December 9, 2014
VILLAGE OF FILLEY, NEBRASKA, APPELLEE AND CROSS-APPELLEE,
MARK SETZER AND KATHY SETZER, APPELLANTS, AND THOMAS SETZER, APPELLEE AND CROSS-APPELLANT
[Copyrighted Material Omitted]
Appeal from the District Court for Gage County: Daniel E. Bryan, Jr., Judge.
John C. Hahn and Brent C. Stephenson, of Jeffrey, Hahn, Hemmerling & Zimmerman, P.C., L.L.O., for appellants.
Eric J. Adams and Thomas O. Ashby, of Baird Holm, L.L.P., for appellee Village of Filley.
Daniel E. Klaus, of Rembolt Ludtke, L.L.P., for appellee Thomas Setzer.
MOORE, Chief Judge, and IRWIN and PIRTLE, Judges.

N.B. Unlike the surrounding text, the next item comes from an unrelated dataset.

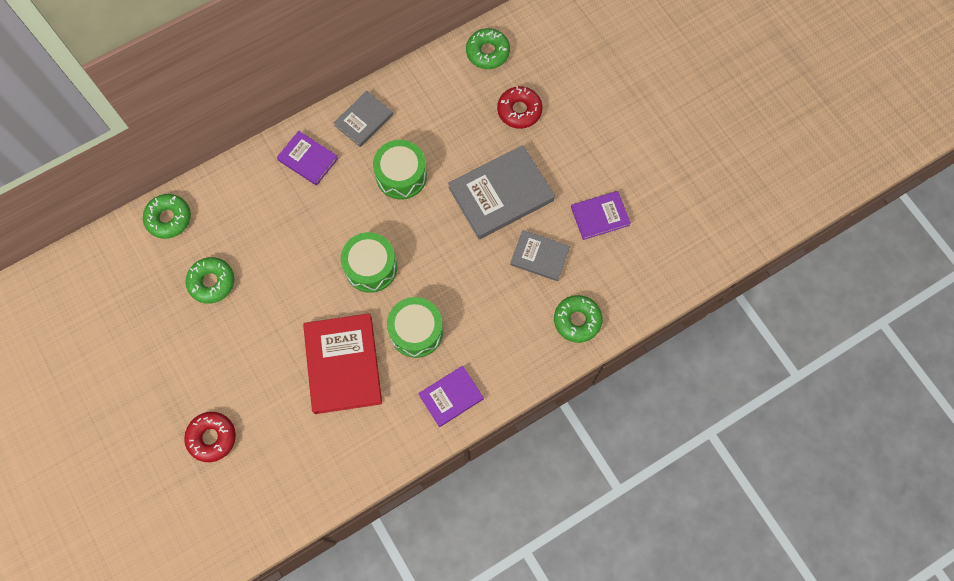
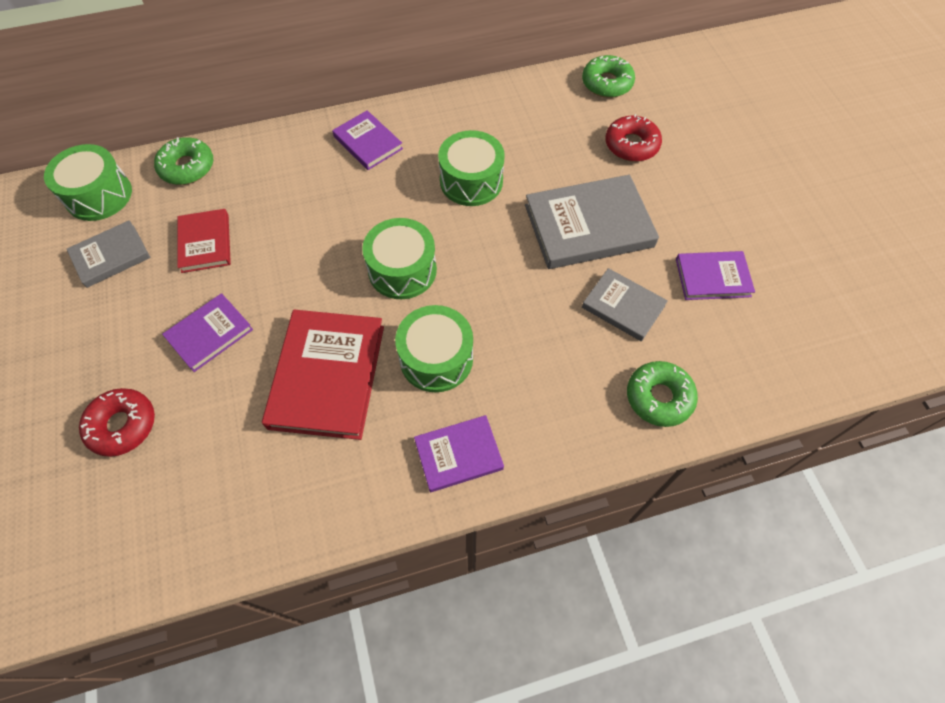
camera: 15 degrees right, 10 degrees down
(108, 262) = (99, 195): none -> green drum
(212, 282) = (205, 243): green donut -> red book
(246, 355) = (209, 334): none -> purple book
(363, 120) = (445, 118): grey book -> grey book (111, 256)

[22 Neb.App. 576] Pirtle, Judge.
The Village of Filley loaned money to HeatSource 1, Inc. (HeatSource), pursuant to a community development block grant program. Mark Setzer, Kathy Setzer, and Thomas Setzer (collectively appellants) were guarantors on the loan. HeatSource defaulted on the loan, and Filley filed suit against appellants. The district court for Gage County granted partial summary judgment in favor of Filley, finding that Filley's cause of action was not barred by the statute of limitations, and subsequently found appellants were liable to Filley in the amount of $116,469.67. Mark and Kathy appealed, and Thomas cross-appealed. Based on the reasons that follow, we affirm.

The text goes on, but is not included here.